- President Donald Trump halted certain anti-racism and anti-bias training in the federal government "because it’s racist" and "a lot of people were complaining that they were asked to do things that were absolutely insane" he said Sept. 29 during the first presidential debate in the lead up to the 2020 election. Trump said the training represents "a radical revolution that was taking place in our military, in our schools, all over the place." Later in the debate, he avoided specifically condemning right-wing extremist groups including White supremacists.
- Trump continued: "We were paying people hundreds of thousands of dollars to teach very bad ideas and frankly, very sick ideas. [...] They were teaching people to hate our country and I’m not going to do that. [...] They were teaching people that our country is a horrible place. It’s a racist place. And they were teaching people to hate our country."

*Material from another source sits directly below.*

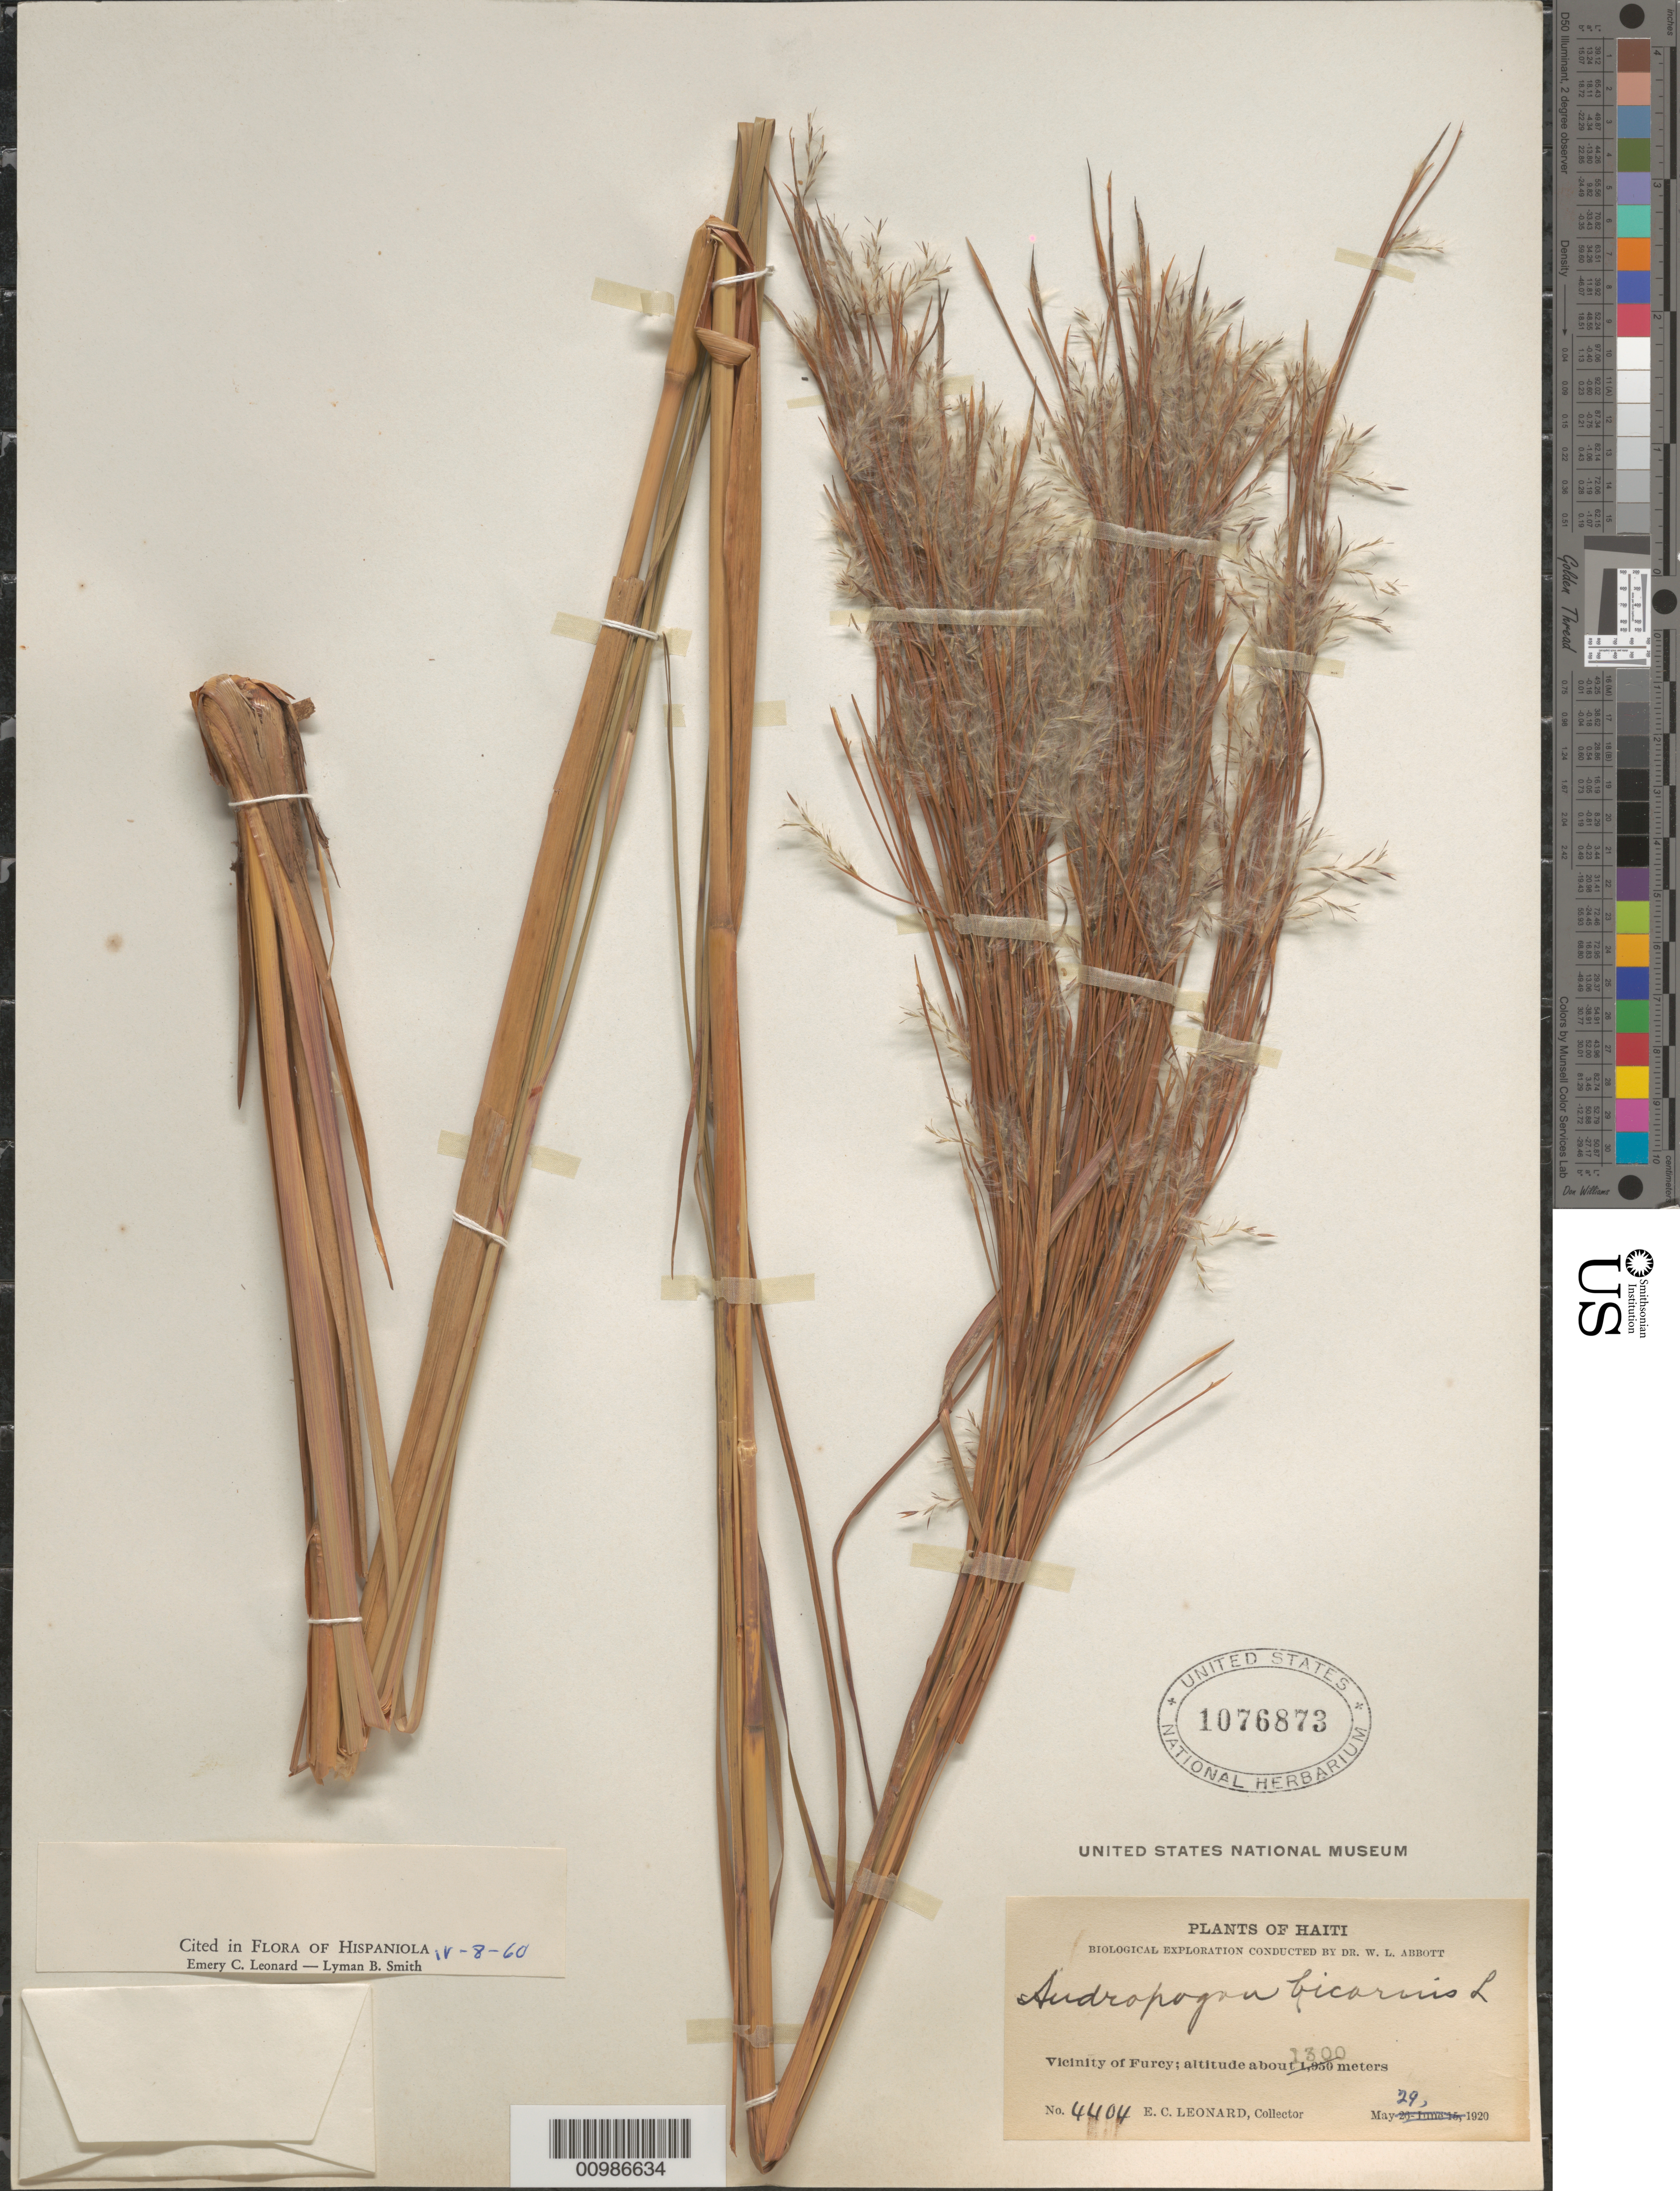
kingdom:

- Democratic nominee Joe Biden disagreed, saying "the fact is that there is racial insensitivity. People have to be made aware of what other people feel like, what insults them, what is demeaning to them. It’s important people know. Many people don’t want to hurt other people’s feelings, but it makes a big difference. It makes a gigantic difference in the way a child is able to grow up and have a sense of self-esteem."
The administration’s initial declaration against training that includes critical race theory or refers to White privilege came in a Sept. 4 memo from White House Office of Management and Budget (OMB) Director Russell Vought.

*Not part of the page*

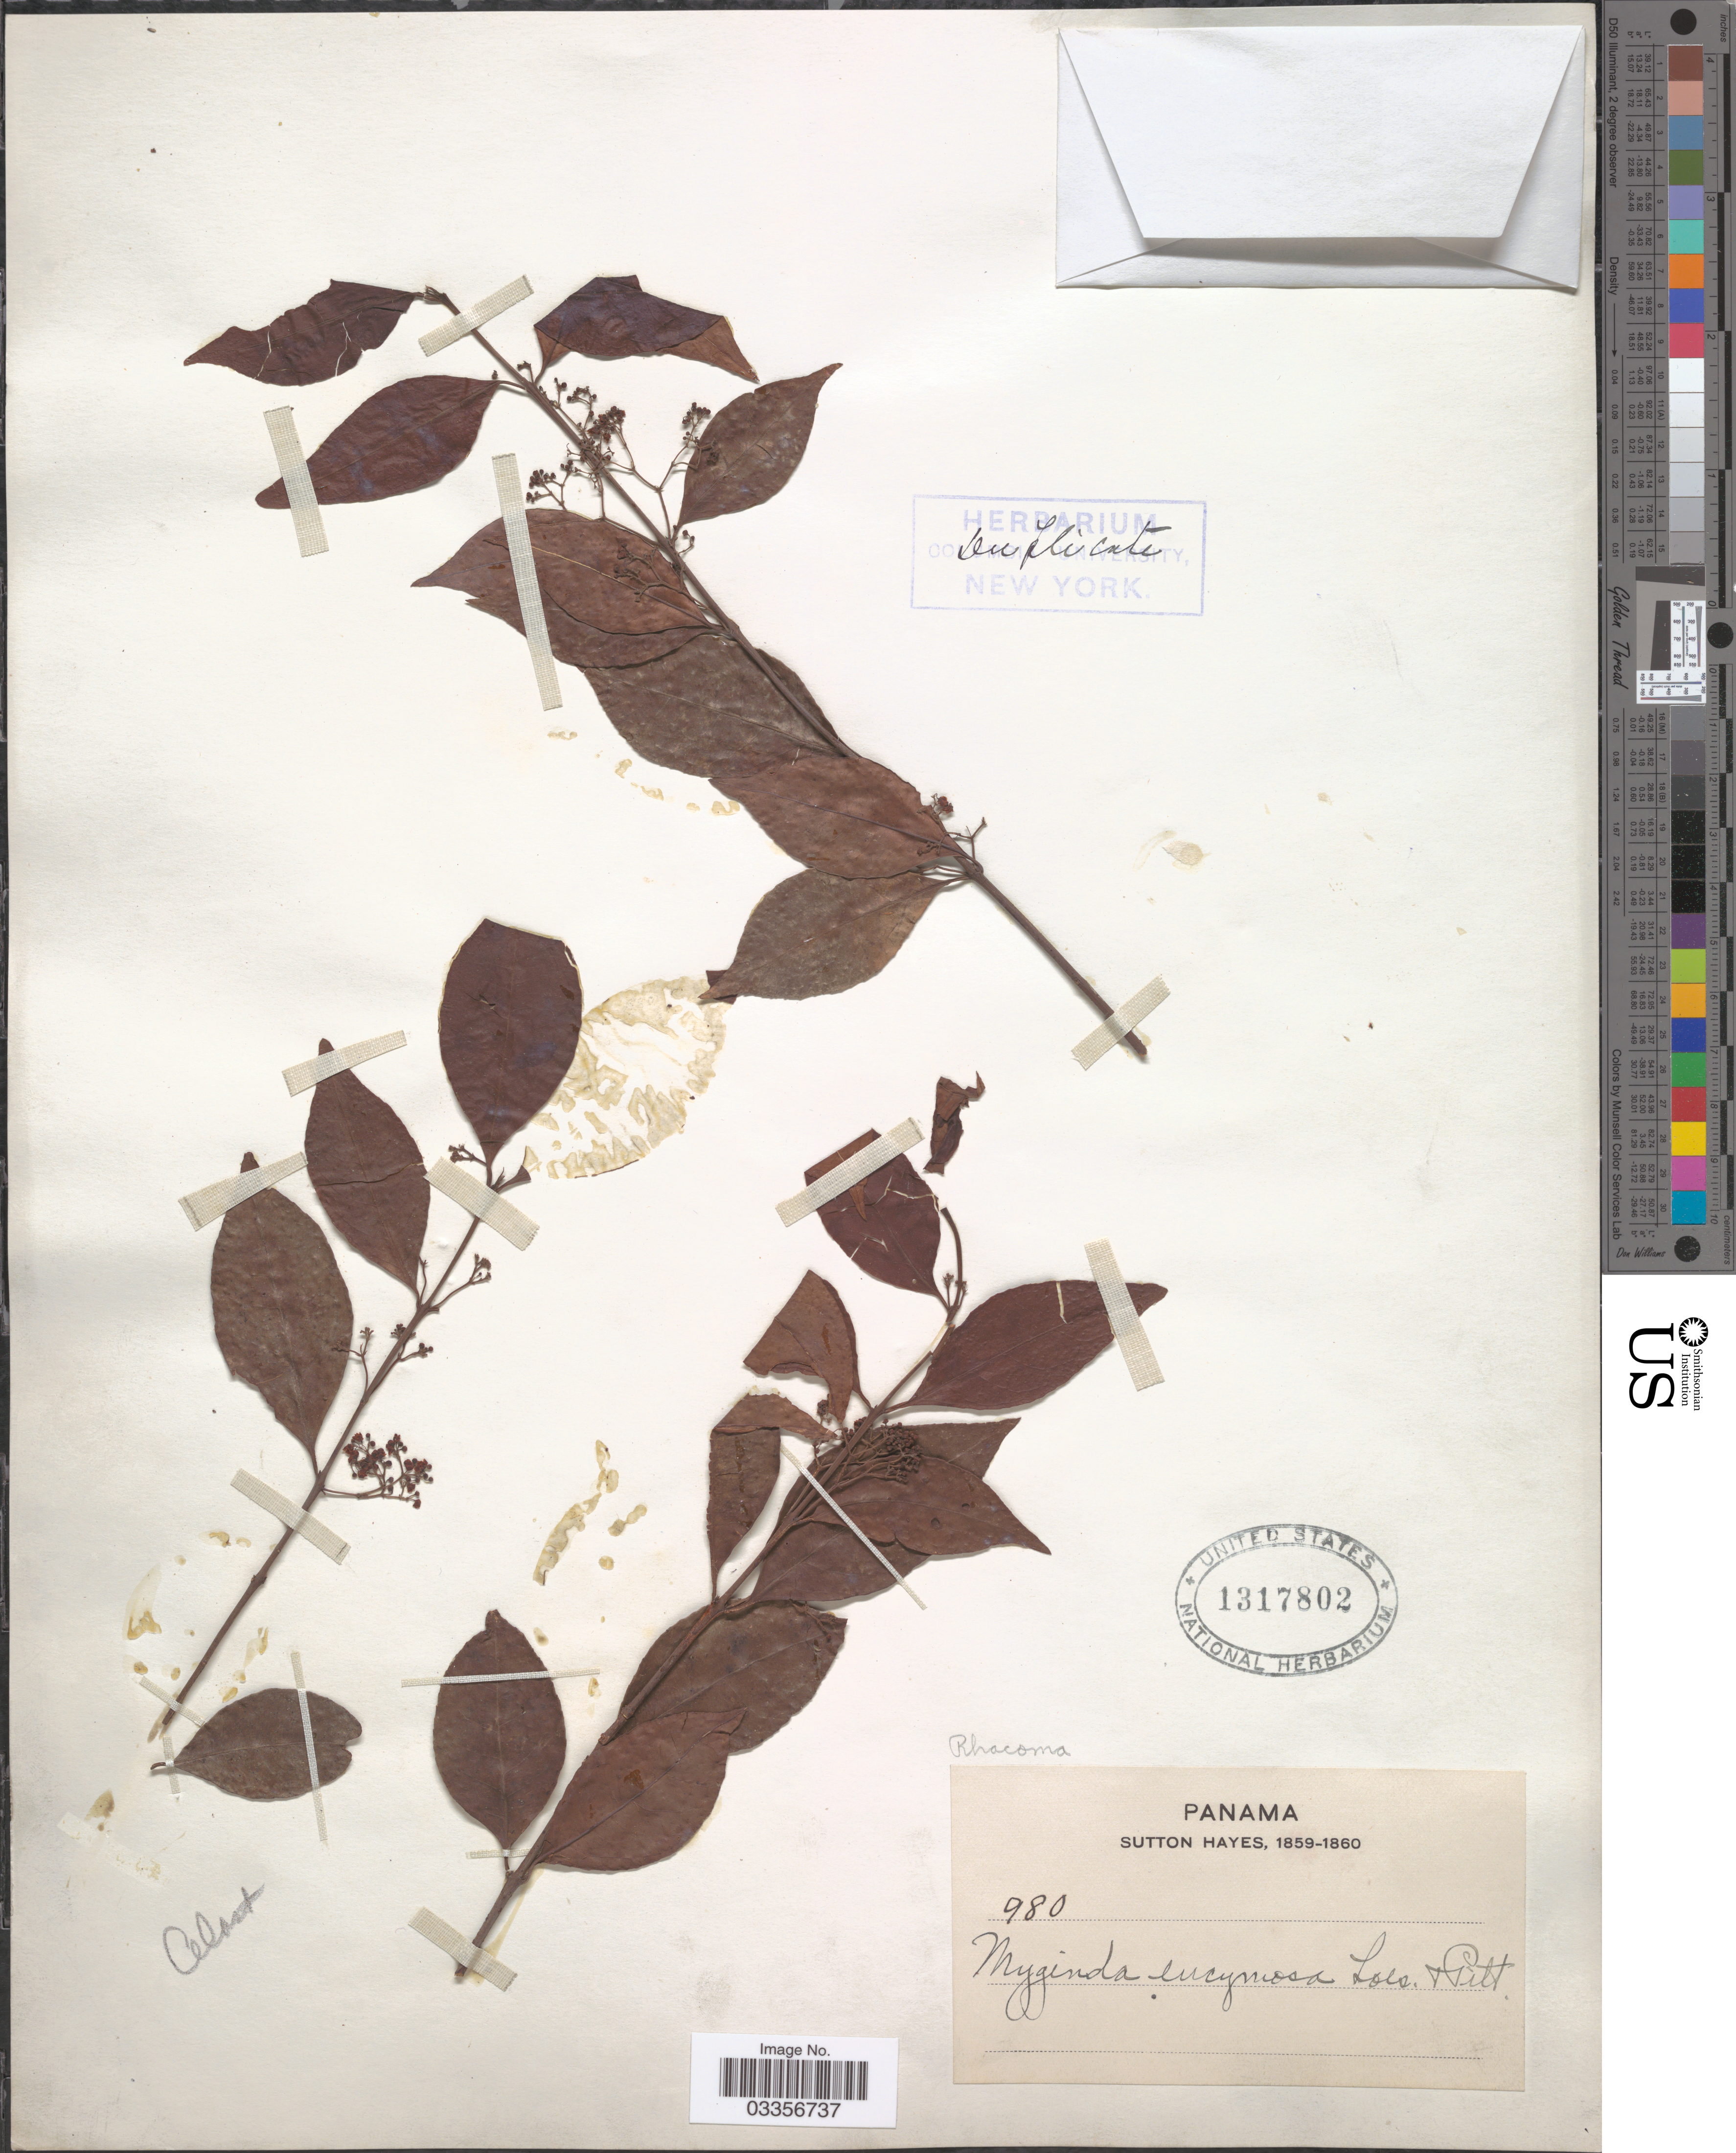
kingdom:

In the memo, Vought called such training an effort to get "government officials to believe divisive, anti-American propaganda" and that Trump "has directed me to ensure that Federal agencies cease and desist from using taxpayer dollars to fund these divisive, un-American propaganda training sessions."
In a Sept. 22 Executive Order, Trump expanded the scope of this mandate by including federal contractors and grant recipients among the groups barred from offering this kind of training.
Interest and enrollment in diversity training is on the rise in the private sector, however, providers report. As social justice protests continue and some employers work to address systemic racism, LinkedIn, Udemy, Skillsoft and ExecOnline have reported a notable increase in participation and investment in training for diversity, equity and inclusion.